Abstract
Brazilian educator and philosopher Paulo Freire has been defined by the famous Swiss educator Pierre Furter as “a myth in his own lifetime.” He has become an outstanding figure in the academic world for his unique combination of theory with practical experience in the field of adult education. Freire became famous in the early sixties for his powerful method for literacy training, but his writings went beyond mere techniques for literacy training and became a landmark for critical pedagogy all over the world.
His personal involvement with important literacy campaigns and innovative experiences in adult education in the Third World (Brazil prior to 1964, Chile, Nicaragua, Guinea-Bissau, Sao Tome, Cabo Verde, Principe, and Tanzania) have brought unique insights into very complex matters. His writing has impacted women's and worker's education in Europe, even as a source of contradiction, and his new analyses on the role of liberating pedagogy in the industrially advanced societies (see his books with Ira Shor and Donaldo Macedo) are currently important subject for debate and pedagogical thinking. It will not be an exaggeration to say that as John Dewey was the dominant figure in pedagogy in the first half of the century, Paulo Freire has been the catalyst, if not the prime “animateur,” for pedagogical innovation and change in the second half of this century.

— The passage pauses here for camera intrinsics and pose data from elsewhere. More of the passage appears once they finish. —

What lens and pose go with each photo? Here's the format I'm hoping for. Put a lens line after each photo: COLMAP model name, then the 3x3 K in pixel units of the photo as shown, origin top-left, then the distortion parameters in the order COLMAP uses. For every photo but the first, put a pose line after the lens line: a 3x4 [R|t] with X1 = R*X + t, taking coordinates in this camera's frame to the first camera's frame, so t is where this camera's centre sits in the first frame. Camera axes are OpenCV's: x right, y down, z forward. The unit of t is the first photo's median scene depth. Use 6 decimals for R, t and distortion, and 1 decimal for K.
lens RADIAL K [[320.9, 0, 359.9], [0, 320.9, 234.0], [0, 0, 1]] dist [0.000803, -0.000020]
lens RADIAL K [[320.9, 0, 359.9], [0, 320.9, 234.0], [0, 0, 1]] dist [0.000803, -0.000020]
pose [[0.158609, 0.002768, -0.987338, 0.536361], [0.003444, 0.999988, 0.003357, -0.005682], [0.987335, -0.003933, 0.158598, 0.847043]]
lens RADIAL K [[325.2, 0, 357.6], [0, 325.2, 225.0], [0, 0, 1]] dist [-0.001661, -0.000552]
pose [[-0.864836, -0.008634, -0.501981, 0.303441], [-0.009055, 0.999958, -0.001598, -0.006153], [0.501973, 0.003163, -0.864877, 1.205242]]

Freire has received several doctorates, awards, and prizes for his work, including the UNESCO Peace Prize in 1987. In 1985 he and his late wife, Elza, received the Prize for Christian Educators in the United States. The importance of his work is expressed in the fact that his most important books (Pedagogy of the Oppressed, Education for Critical Consciousness, Pedagogy in Process: Letters from Guinea Bissau) have been translated into many languages including German, Italian, Spanish, Korean, Japanese, and French. Some of them, notably Pedagogy of the Oppressed, have more than 35 reprints in Spanish, 19 in Portuguese, and 12 in English.